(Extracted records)
---------------

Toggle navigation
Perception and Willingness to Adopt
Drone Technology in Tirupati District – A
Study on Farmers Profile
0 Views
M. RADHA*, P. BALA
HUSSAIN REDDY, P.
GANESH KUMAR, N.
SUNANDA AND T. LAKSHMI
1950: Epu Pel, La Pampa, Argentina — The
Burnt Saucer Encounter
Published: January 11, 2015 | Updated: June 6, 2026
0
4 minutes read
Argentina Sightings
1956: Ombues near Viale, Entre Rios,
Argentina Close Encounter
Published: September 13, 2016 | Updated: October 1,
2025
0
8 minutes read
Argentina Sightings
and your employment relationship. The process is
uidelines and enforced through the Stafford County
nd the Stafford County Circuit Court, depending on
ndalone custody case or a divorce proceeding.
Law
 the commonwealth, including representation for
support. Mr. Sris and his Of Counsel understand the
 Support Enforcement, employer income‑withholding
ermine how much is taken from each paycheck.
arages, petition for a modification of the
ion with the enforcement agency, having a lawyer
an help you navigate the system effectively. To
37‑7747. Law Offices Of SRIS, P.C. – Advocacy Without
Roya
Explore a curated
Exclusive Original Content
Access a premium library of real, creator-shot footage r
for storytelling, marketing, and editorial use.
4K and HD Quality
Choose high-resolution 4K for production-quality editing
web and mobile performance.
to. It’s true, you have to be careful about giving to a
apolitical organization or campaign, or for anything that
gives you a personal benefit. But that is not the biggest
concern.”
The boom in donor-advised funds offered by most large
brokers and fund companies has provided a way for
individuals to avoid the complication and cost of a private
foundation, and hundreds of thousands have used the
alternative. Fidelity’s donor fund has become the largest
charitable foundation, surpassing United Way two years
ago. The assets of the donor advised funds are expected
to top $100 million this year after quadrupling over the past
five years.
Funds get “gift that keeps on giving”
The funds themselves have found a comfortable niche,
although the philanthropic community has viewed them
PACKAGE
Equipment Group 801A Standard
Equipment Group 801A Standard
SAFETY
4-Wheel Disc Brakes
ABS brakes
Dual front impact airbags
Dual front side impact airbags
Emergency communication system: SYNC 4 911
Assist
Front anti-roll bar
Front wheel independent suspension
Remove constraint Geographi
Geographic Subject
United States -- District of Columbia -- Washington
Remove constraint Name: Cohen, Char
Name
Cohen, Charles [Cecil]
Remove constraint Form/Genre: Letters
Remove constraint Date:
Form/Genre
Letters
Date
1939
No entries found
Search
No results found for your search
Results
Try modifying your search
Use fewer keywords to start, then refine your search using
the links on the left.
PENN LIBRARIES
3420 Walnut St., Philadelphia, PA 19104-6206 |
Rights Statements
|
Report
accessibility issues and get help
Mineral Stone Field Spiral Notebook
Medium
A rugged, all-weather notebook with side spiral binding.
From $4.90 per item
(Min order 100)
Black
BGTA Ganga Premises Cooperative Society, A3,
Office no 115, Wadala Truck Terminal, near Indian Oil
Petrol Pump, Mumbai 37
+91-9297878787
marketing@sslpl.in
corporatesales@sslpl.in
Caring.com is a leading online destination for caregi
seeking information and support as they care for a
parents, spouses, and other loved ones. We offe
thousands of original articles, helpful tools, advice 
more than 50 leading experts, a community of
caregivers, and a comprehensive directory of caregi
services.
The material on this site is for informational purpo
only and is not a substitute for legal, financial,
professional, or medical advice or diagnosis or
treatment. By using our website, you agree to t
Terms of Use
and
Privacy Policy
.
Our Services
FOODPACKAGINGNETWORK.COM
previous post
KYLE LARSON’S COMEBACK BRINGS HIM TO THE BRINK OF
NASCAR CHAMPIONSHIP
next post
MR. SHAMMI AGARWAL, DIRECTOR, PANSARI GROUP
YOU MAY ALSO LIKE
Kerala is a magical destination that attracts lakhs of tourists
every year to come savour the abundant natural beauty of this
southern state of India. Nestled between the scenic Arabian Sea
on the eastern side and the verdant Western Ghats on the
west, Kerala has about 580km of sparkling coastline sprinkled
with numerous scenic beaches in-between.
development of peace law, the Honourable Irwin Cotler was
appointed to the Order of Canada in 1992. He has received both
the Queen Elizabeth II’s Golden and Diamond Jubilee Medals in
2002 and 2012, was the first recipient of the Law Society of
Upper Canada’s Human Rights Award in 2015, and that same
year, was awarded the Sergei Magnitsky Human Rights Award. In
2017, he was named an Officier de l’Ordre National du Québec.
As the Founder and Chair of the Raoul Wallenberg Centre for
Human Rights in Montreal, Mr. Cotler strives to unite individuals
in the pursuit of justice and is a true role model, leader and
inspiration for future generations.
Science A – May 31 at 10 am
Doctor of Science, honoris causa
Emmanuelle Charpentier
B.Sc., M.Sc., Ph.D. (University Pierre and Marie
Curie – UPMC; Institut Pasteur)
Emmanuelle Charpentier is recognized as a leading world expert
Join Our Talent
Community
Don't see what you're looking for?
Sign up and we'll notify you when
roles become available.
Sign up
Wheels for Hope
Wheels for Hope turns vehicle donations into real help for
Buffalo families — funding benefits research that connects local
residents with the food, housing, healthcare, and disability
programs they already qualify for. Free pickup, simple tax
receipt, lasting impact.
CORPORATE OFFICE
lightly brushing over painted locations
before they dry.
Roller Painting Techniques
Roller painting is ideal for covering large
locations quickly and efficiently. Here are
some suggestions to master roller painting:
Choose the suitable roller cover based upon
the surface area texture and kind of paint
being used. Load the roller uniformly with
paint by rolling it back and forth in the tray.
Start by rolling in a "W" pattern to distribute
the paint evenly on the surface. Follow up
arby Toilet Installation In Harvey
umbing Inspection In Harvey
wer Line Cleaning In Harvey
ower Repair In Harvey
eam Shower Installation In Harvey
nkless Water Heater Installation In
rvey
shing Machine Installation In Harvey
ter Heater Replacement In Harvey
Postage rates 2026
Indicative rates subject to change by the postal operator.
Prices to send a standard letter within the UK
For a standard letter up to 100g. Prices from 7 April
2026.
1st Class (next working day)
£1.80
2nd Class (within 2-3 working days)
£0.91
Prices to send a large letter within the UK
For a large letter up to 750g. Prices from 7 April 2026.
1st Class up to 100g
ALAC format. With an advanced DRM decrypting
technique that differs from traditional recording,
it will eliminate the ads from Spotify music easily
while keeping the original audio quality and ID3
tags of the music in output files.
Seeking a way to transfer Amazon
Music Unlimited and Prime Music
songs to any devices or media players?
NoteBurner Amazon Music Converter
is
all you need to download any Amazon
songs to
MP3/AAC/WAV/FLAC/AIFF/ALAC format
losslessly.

---------------

- REQUEST
Rewrite the records above, replacing "Argentina Sightings" with "Argentina Reports" everywhere it appears and leaving everything else unchanged.

- EXERCISE RESULT
Toggle navigation
Perception and Willingness to Adopt
Drone Technology in Tirupati District – A
Study on Farmers Profile
0 Views
M. RADHA*, P. BALA
HUSSAIN REDDY, P.
GANESH KUMAR, N.
SUNANDA AND T. LAKSHMI
1950: Epu Pel, La Pampa, Argentina — The
Burnt Saucer Encounter
Published: January 11, 2015 | Updated: June 6, 2026
0
4 minutes read
Argentina Reports
1956: Ombues near Viale, Entre Rios,
Argentina Close Encounter
Published: September 13, 2016 | Updated: October 1,
2025
0
8 minutes read
Argentina Reports
and your employment relationship. The process is
uidelines and enforced through the Stafford County
nd the Stafford County Circuit Court, depending on
ndalone custody case or a divorce proceeding.
Law
 the commonwealth, including representation for
support. Mr. Sris and his Of Counsel understand the
 Support Enforcement, employer income‑withholding
ermine how much is taken from each paycheck.
arages, petition for a modification of the
ion with the enforcement agency, having a lawyer
an help you navigate the system effectively. To
37‑7747. Law Offices Of SRIS, P.C. – Advocacy Without
Roya
Explore a curated
Exclusive Original Content
Access a premium library of real, creator-shot footage r
for storytelling, marketing, and editorial use.
4K and HD Quality
Choose high-resolution 4K for production-quality editing
web and mobile performance.
to. It’s true, you have to be careful about giving to a
apolitical organization or campaign, or for anything that
gives you a personal benefit. But that is not the biggest
concern.”
The boom in donor-advised funds offered by most large
brokers and fund companies has provided a way for
individuals to avoid the complication and cost of a private
foundation, and hundreds of thousands have used the
alternative. Fidelity’s donor fund has become the largest
charitable foundation, surpassing United Way two years
ago. The assets of the donor advised funds are expected
to top $100 million this year after quadrupling over the past
five years.
Funds get “gift that keeps on giving”
The funds themselves have found a comfortable niche,
although the philanthropic community has viewed them
PACKAGE
Equipment Group 801A Standard
Equipment Group 801A Standard
SAFETY
4-Wheel Disc Brakes
ABS brakes
Dual front impact airbags
Dual front side impact airbags
Emergency communication system: SYNC 4 911
Assist
Front anti-roll bar
Front wheel independent suspension
Remove constraint Geographi
Geographic Subject
United States -- District of Columbia -- Washington
Remove constraint Name: Cohen, Char
Name
Cohen, Charles [Cecil]
Remove constraint Form/Genre: Letters
Remove constraint Date:
Form/Genre
Letters
Date
1939
No entries found
Search
No results found for your search
Results
Try modifying your search
Use fewer keywords to start, then refine your search using
the links on the left.
PENN LIBRARIES
3420 Walnut St., Philadelphia, PA 19104-6206 |
Rights Statements
|
Report
accessibility issues and get help
Mineral Stone Field Spiral Notebook
Medium
A rugged, all-weather notebook with side spiral binding.
From $4.90 per item
(Min order 100)
Black
BGTA Ganga Premises Cooperative Society, A3,
Office no 115, Wadala Truck Terminal, near Indian Oil
Petrol Pump, Mumbai 37
+91-9297878787
marketing@sslpl.in
corporatesales@sslpl.in
Caring.com is a leading online destination for caregi
seeking information and support as they care for a
parents, spouses, and other loved ones. We offe
thousands of original articles, helpful tools, advice 
more than 50 leading experts, a community of
caregivers, and a comprehensive directory of caregi
services.
The material on this site is for informational purpo
only and is not a substitute for legal, financial,
professional, or medical advice or diagnosis or
treatment. By using our website, you agree to t
Terms of Use
and
Privacy Policy
.
Our Services
FOODPACKAGINGNETWORK.COM
previous post
KYLE LARSON’S COMEBACK BRINGS HIM TO THE BRINK OF
NASCAR CHAMPIONSHIP
next post
MR. SHAMMI AGARWAL, DIRECTOR, PANSARI GROUP
YOU MAY ALSO LIKE
Kerala is a magical destination that attracts lakhs of tourists
every year to come savour the abundant natural beauty of this
southern state of India. Nestled between the scenic Arabian Sea
on the eastern side and the verdant Western Ghats on the
west, Kerala has about 580km of sparkling coastline sprinkled
with numerous scenic beaches in-between.
development of peace law, the Honourable Irwin Cotler was
appointed to the Order of Canada in 1992. He has received both
the Queen Elizabeth II’s Golden and Diamond Jubilee Medals in
2002 and 2012, was the first recipient of the Law Society of
Upper Canada’s Human Rights Award in 2015, and that same
year, was awarded the Sergei Magnitsky Human Rights Award. In
2017, he was named an Officier de l’Ordre National du Québec.
As the Founder and Chair of the Raoul Wallenberg Centre for
Human Rights in Montreal, Mr. Cotler strives to unite individuals
in the pursuit of justice and is a true role model, leader and
inspiration for future generations.
Science A – May 31 at 10 am
Doctor of Science, honoris causa
Emmanuelle Charpentier
B.Sc., M.Sc., Ph.D. (University Pierre and Marie
Curie – UPMC; Institut Pasteur)
Emmanuelle Charpentier is recognized as a leading world expert
Join Our Talent
Community
Don't see what you're looking for?
Sign up and we'll notify you when
roles become available.
Sign up
Wheels for Hope
Wheels for Hope turns vehicle donations into real help for
Buffalo families — funding benefits research that connects local
residents with the food, housing, healthcare, and disability
programs they already qualify for. Free pickup, simple tax
receipt, lasting impact.
CORPORATE OFFICE
lightly brushing over painted locations
before they dry.
Roller Painting Techniques
Roller painting is ideal for covering large
locations quickly and efficiently. Here are
some suggestions to master roller painting:
Choose the suitable roller cover based upon
the surface area texture and kind of paint
being used. Load the roller uniformly with
paint by rolling it back and forth in the tray.
Start by rolling in a "W" pattern to distribute
the paint evenly on the surface. Follow up
arby Toilet Installation In Harvey
umbing Inspection In Harvey
wer Line Cleaning In Harvey
ower Repair In Harvey
eam Shower Installation In Harvey
nkless Water Heater Installation In
rvey
shing Machine Installation In Harvey
ter Heater Replacement In Harvey
Postage rates 2026
Indicative rates subject to change by the postal operator.
Prices to send a standard letter within the UK
For a standard letter up to 100g. Prices from 7 April
2026.
1st Class (next working day)
£1.80
2nd Class (within 2-3 working days)
£0.91
Prices to send a large letter within the UK
For a large letter up to 750g. Prices from 7 April 2026.
1st Class up to 100g
ALAC format. With an advanced DRM decrypting
technique that differs from traditional recording,
it will eliminate the ads from Spotify music easily
while keeping the original audio quality and ID3
tags of the music in output files.
Seeking a way to transfer Amazon
Music Unlimited and Prime Music
songs to any devices or media players?
NoteBurner Amazon Music Converter
is
all you need to download any Amazon
songs to
MP3/AAC/WAV/FLAC/AIFF/ALAC format
losslessly.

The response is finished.